The models introduced in the current paper do not distinguish the roles of prior stimulus values and prior responses. In the conventional single item estimation design, the high correlation of stimulus and response made it difficult if not impossible to separate the influences, but recent work showed ways to disentangle the influences from past stimuli and responses (Bosch et al., 2020). An alternative design, cued single item estimation, in which participants are asked to be ready to reproduce the target items but only do so when provided with a cue, may be useful to address this question.

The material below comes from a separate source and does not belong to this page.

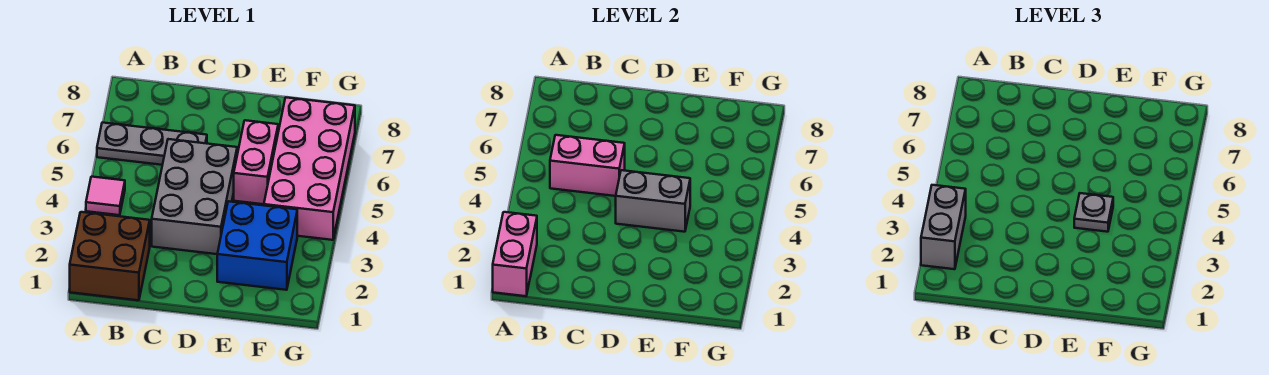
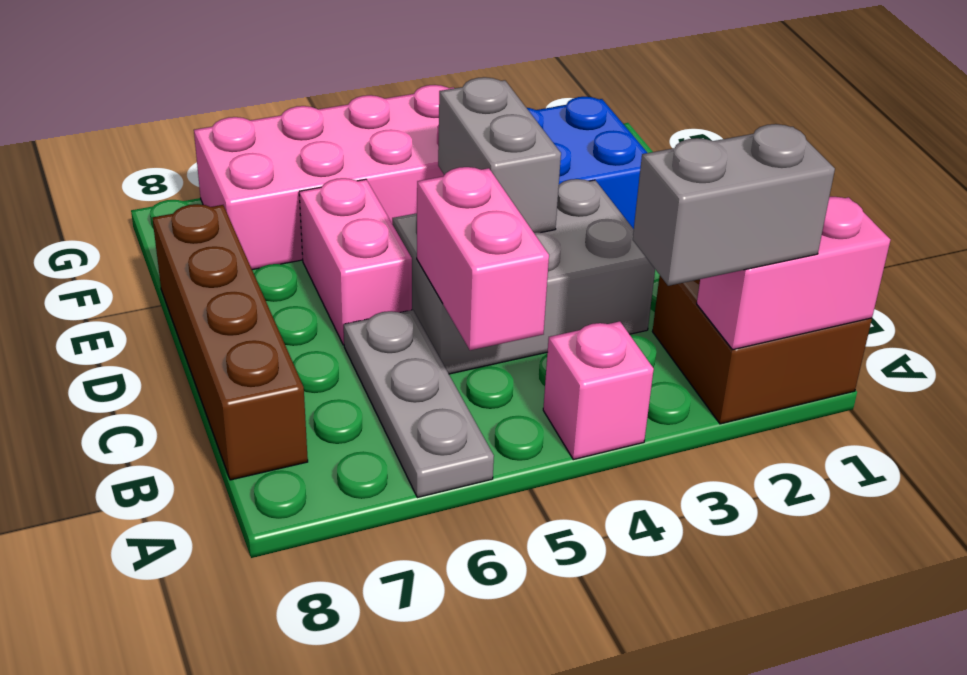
pink 1x1 tile [86,177,125,215] -> pink 1x1 brick [543,321,654,460]
none -> brown 1x4 brick [152,204,308,480]
grey 1x1 plate [1074,193,1113,232] -> none
pink 1x2 brick [234,120,278,204] -> pink 1x2 brick turned to [299,178,412,345]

Feedback has a notable effect on serial dependency and on mean estimation. In studies of sequential dependency using absolute identification, feedback appears to produce long-range response contrast as well as a greater influence of the prior stimulus (as opposed to the prior response) on short-term assimilation. In one study of mean estimation, feedback reduced recency weighting (Juni et al., 2010). Does this suggest that feedback in single item estimation would also reduce reliance on prior trials, even if the representational fidelity of the current target is low? How does feedback modulate attention’s role in this process?

The current models do not provide any detailed, biologically plausible mechanism of encoding and retrieval of target and non-target information. FIM only assumes the representations to be samples, but how are those samples drawn from the sensory stream? How are they stored and retrieved? This raises the more general question of how the FIM mechanisms fit into the larger theoretical literature on human memory processing systems (Atkinson & Shiffrin, 1968). We aim to address this question, as well as the others we have posted here, in future work.